In the United States, the Civil Rights Movement had turned away from the south and toward the cities in the north and west with the issues of open housing and the Black Consciousness Movement. The civil rights movement unified and gained international recognition with the emergence of the Black Power and Black Panthers organizations. The Orangeburg massacre on February 8, 1968, a civil rights protest in Orangeburg, South Carolina, turned deadly with the death of three college students. In March, students in North Carolina organized a sit-in at a local lunch counter that spread to 15 cities. In March, students from all five public high schools in East L.A. walked out of their classes protesting against unequal conditions in Los Angeles Unified School District high schools. Over the next several days, they inspired similar walkouts at fifteen other schools. On April 4, the assassination of Martin Luther King Jr. sparked violent protests in more than 100 American cities, notably Louisville, Baltimore and Washington, D.C. On April 23, students at Columbia University protested and alleged the university had racist policies; three school officials were taken hostage for 24 hours. This was just one of a number of Columbia University protests of 1968. The August 1968 Democratic National Convention became the venue for huge demonstrations against the Vietnam War and the Johnson Administration. It culminated in a riot, seen as part of television coverage of the convention, when Chicago police waded into crowds in front of the convention center and beat protesters as well as assaulted media figures in the building. At the 1968 Mexico City Olympics during a televised medal ceremony, track stars John Carlos and Tommie Smith each raised gloved fists in solidarity with black power.

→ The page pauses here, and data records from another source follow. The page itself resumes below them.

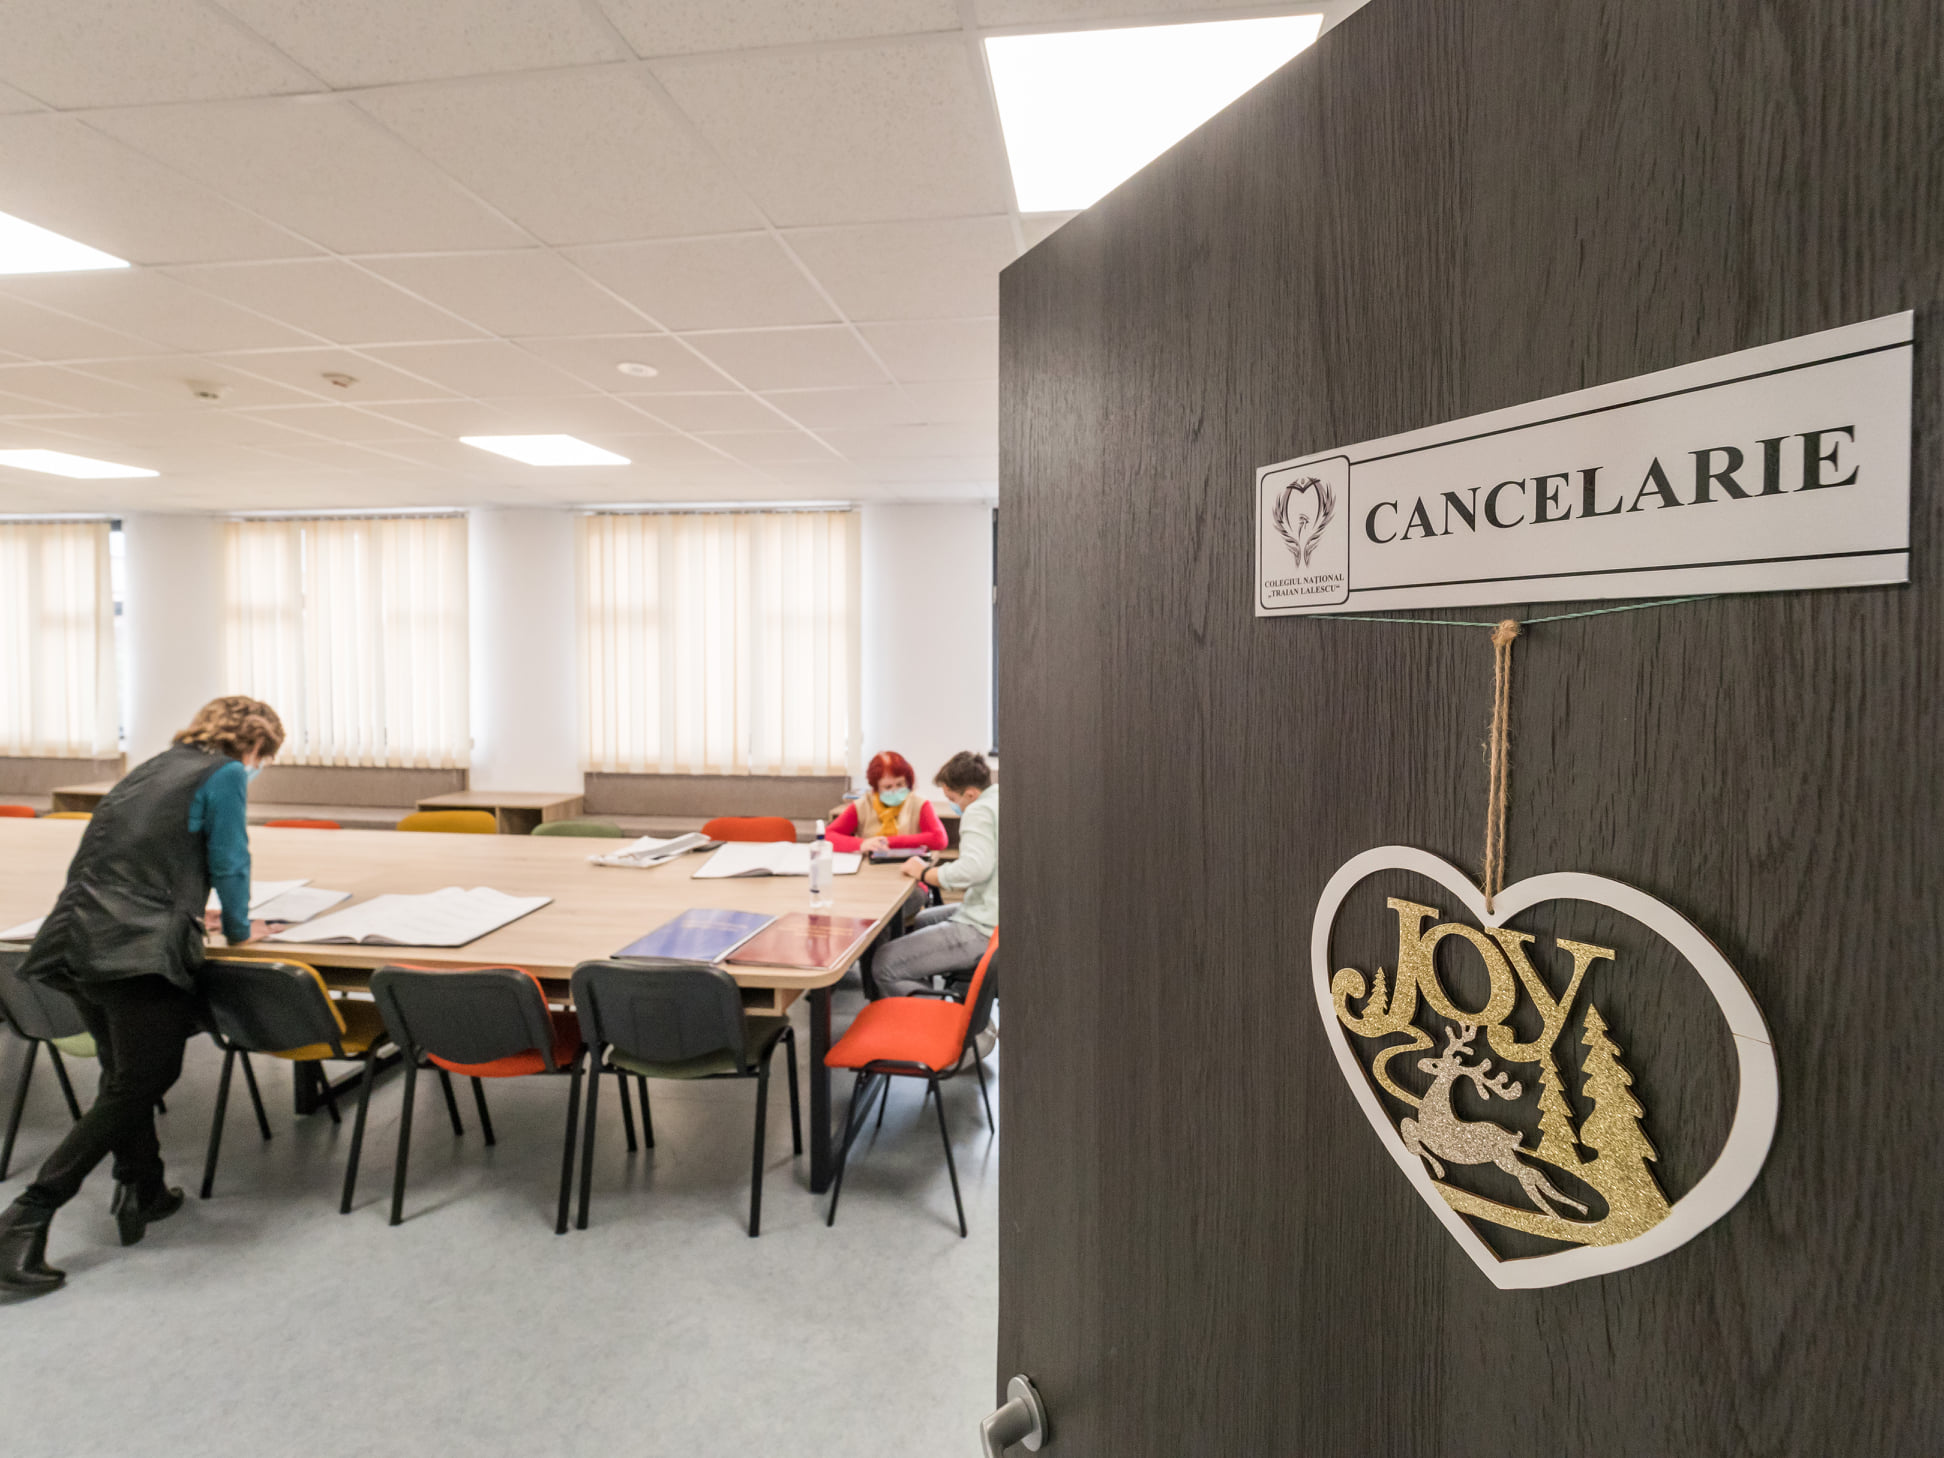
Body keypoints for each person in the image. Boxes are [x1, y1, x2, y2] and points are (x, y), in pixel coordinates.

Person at [0, 695, 284, 1295]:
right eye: (265, 756)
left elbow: (125, 857)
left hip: (78, 936)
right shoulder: (225, 773)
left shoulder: (154, 767)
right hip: (134, 949)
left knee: (124, 1078)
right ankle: (25, 1216)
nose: (260, 766)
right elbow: (230, 862)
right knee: (145, 1078)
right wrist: (238, 929)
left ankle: (143, 1188)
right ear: (256, 744)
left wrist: (184, 908)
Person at [867, 751, 998, 1003]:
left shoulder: (978, 811)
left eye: (953, 799)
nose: (955, 807)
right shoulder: (999, 797)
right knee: (924, 920)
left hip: (984, 927)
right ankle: (927, 986)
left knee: (884, 963)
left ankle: (944, 1016)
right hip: (994, 911)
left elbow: (974, 869)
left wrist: (925, 873)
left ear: (970, 794)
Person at [827, 751, 949, 856]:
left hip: (909, 866)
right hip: (871, 868)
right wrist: (862, 844)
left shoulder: (919, 804)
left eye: (900, 784)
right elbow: (828, 835)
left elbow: (939, 839)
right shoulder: (863, 805)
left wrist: (887, 841)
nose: (895, 790)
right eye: (888, 787)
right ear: (876, 788)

Main article: German student movement
The German student movements were largely a reaction against the perceived authoritarianism and hypocrisy of the West German government and other Western governments, particularly in relation to the poor living conditions of students. Students in 108 German universities protested to get recognition of East Germany, the removal of government officials with Nazi pasts and for the rights of students. In February, protests by professors at the German University of Bonn demanded the resignation of the university's president because of his involvement in the building of concentration camps during the war.
In October, the Rodney Riots in Kingston, Jamaica, were inspired when the Jamaican government of Hugh Shearer banned Guyanese university lecturer Dr. Walter Rodney from returning to his teaching position at the University of the West Indies. Rodney, a historian of Africa, had been active in the Black power movement, and had been sharply critical of the middle class in many Caribbean countries. Rodney was an avowed socialist who worked with the poor of Jamaica in an attempt to raise their political and cultural consciousness.